### [WHAT IS BEING ASKED]
An image-free reproduction of the data below is needed: print it exactly.

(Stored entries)
**********

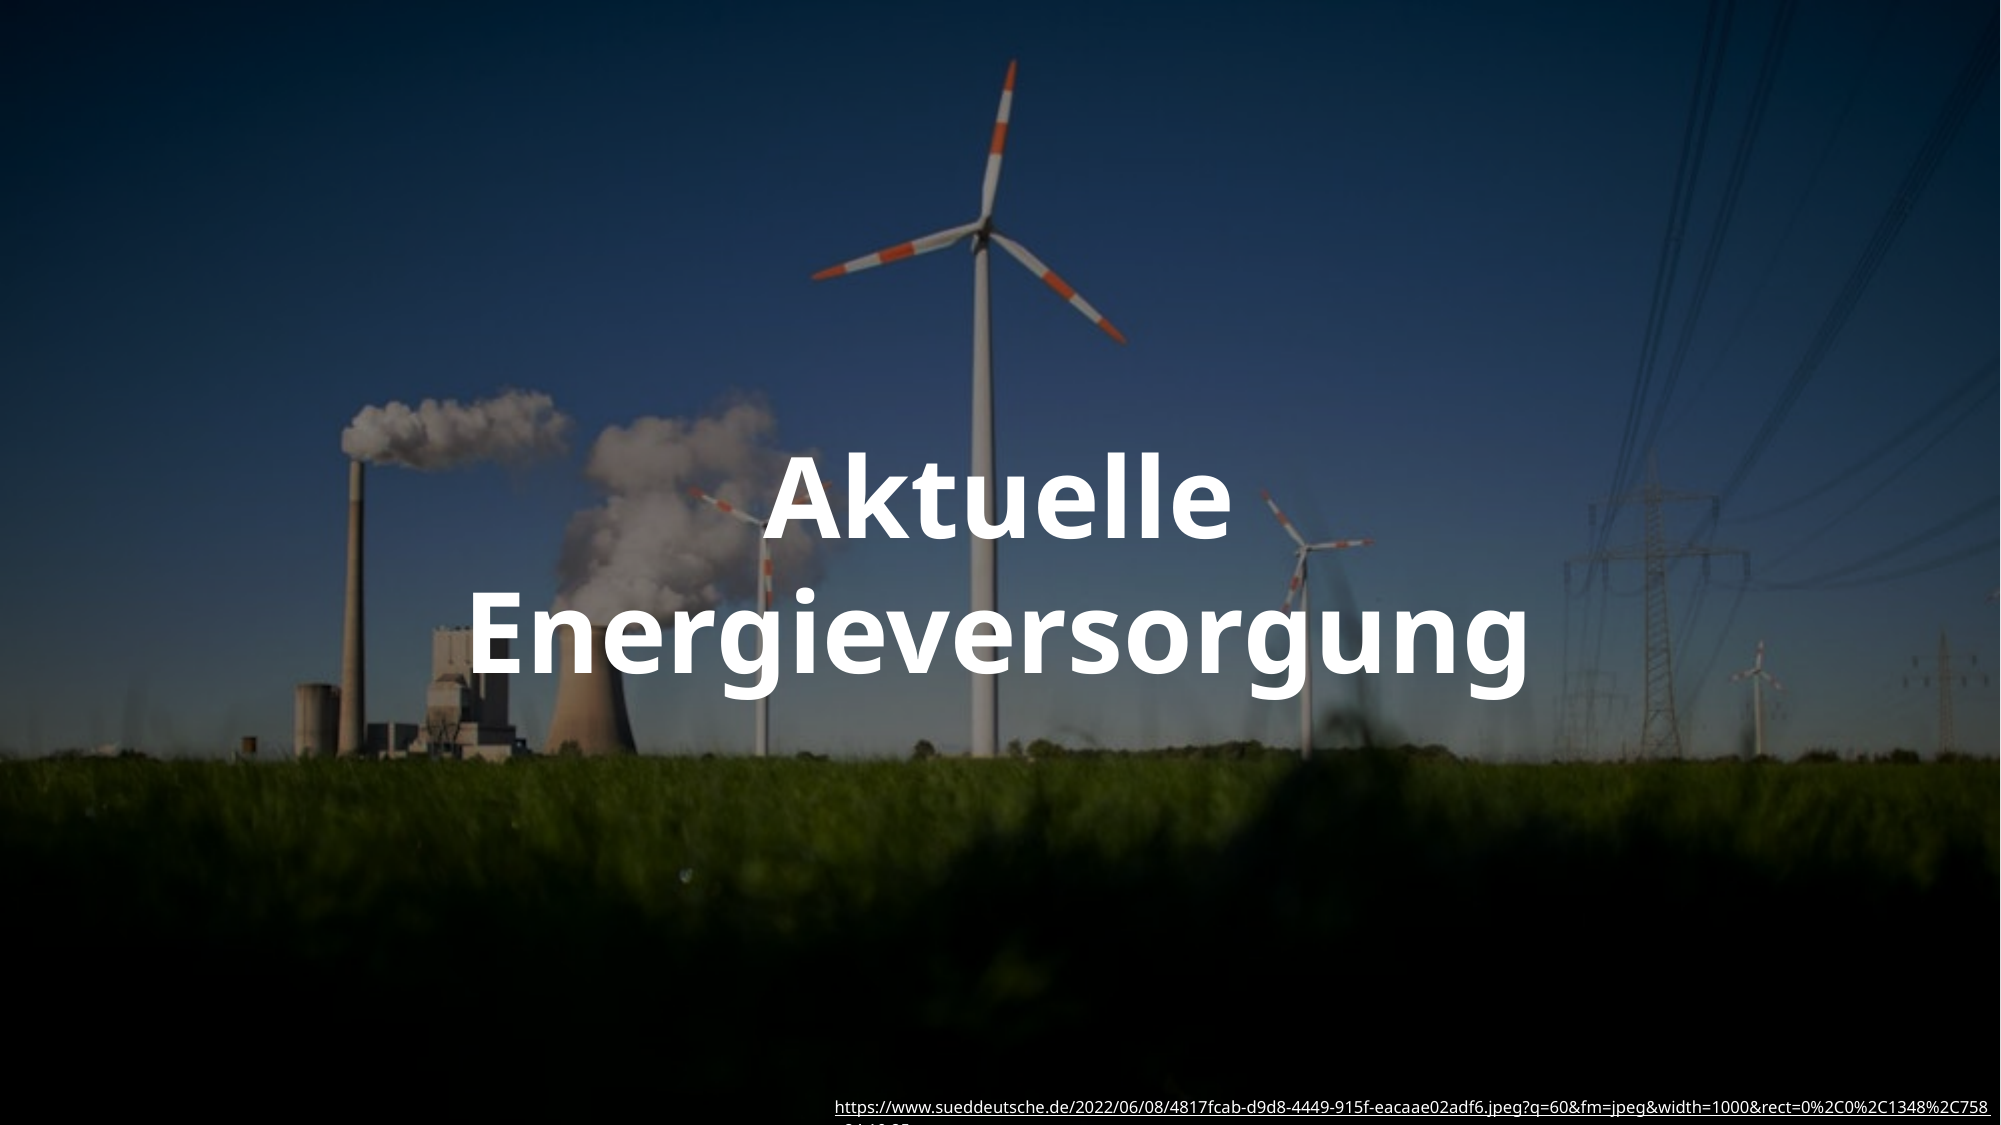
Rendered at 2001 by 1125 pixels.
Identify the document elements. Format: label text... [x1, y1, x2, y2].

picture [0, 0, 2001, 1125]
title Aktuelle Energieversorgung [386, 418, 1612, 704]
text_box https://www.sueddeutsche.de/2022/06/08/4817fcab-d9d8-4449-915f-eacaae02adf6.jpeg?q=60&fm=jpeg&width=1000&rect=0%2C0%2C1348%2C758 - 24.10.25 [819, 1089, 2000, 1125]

**********

### [EXERCISE RESULT]
Rendered at 2001 by 1125 pixels.
Identify the document elements. Format: label text... [x1, y1, x2, y2].

picture [0, 0, 2001, 1125]
title Aktuelle Energieversorgung [386, 418, 1612, 704]
text_box https://www.sueddeutsche.de/2022/06/08/4817fcab-d9d8-4449-915f-eacaae02adf6.jpeg?q=60&fm=jpeg&width=1000&rect=0%2C0%2C1348%2C758 - 24.10.25 [819, 1089, 2000, 1125]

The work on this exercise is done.